She Wore a Brass Necklace
On their self-titled debut, Pearls and Brass established their particular brand of bluesy stoner rock, carving out their own tiny niche. The album was tight, concise and full of originality, hinting on great things to come. Their potential is not only realized, but also exceeded in their sophomore release The Indian Tower.Possibly the most instantly identifiable characteristic of the Pearls and Brass sound is their disdain for straightforward timings and rhythms. Each song lurches from riff to riff, resulting in churning compositions with a dynamic sway that you can still stomp a foot to. The guitar twists and turns like a country road, while bass and drums rumble along, kicking up dust that conceals what lies just around the next bend.

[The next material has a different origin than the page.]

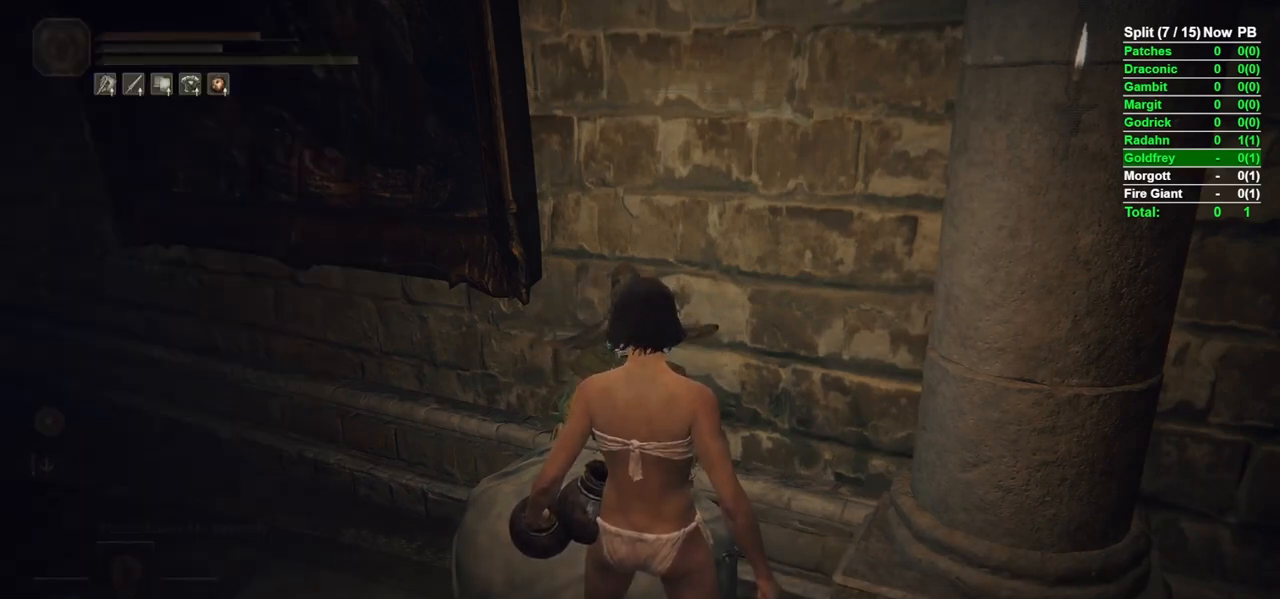
{"buttons": ["A"], "left_stick": "center", "right_stick": "center", "events": [[17, "A", "down"], [117, "A", "up"], [350, "A", "down"], [383, "A", "up"], [483, "A", "down"]]}
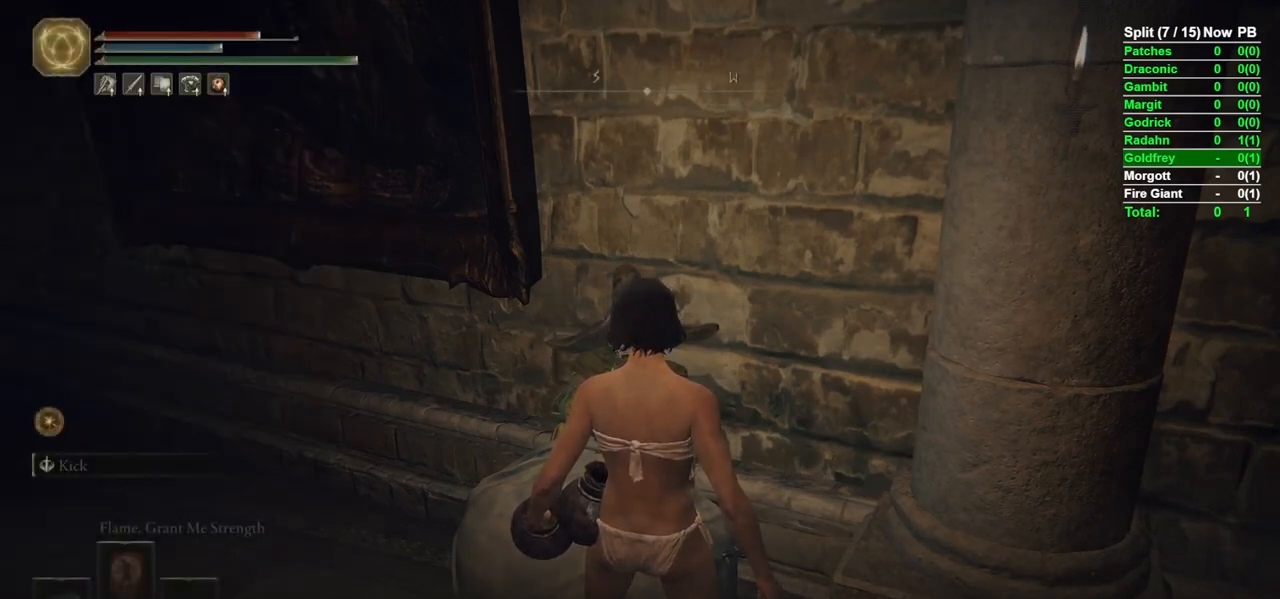
{"buttons": ["A"], "left_stick": "center", "right_stick": "center", "events": [[33, "A", "up"], [133, "A", "down"], [200, "A", "up"], [483, "A", "down"]]}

The album leads off with “The Tower,” opening with quiet ambient chanting that builds into the first wallop of the song’s stuttering hook. After singer/guitarist Randy Huth belts out a few verses, the chanting returns, intertwining with the melody of the guitar and bass creating a truly haunting effect. Eerie backing howls add a similar feeling on “The Face of God” and the driving “Pray for Sound.” “Black Rock Man” starts off slightly slower and more subdued than the fiery riffs that kick off most songs, but Huth balances this during the chorus as he pushes his voice to its raw outer limits. Dispersed between the heavy-hitters are acoustic tracks embrace at their delta-blues influences.
The Indian Tower is an unconventional stoner rock album that will pound you flat, wrap around itself like cotton candy at a county fair only to melt in your mouth. Ah, sweet sweet goodness!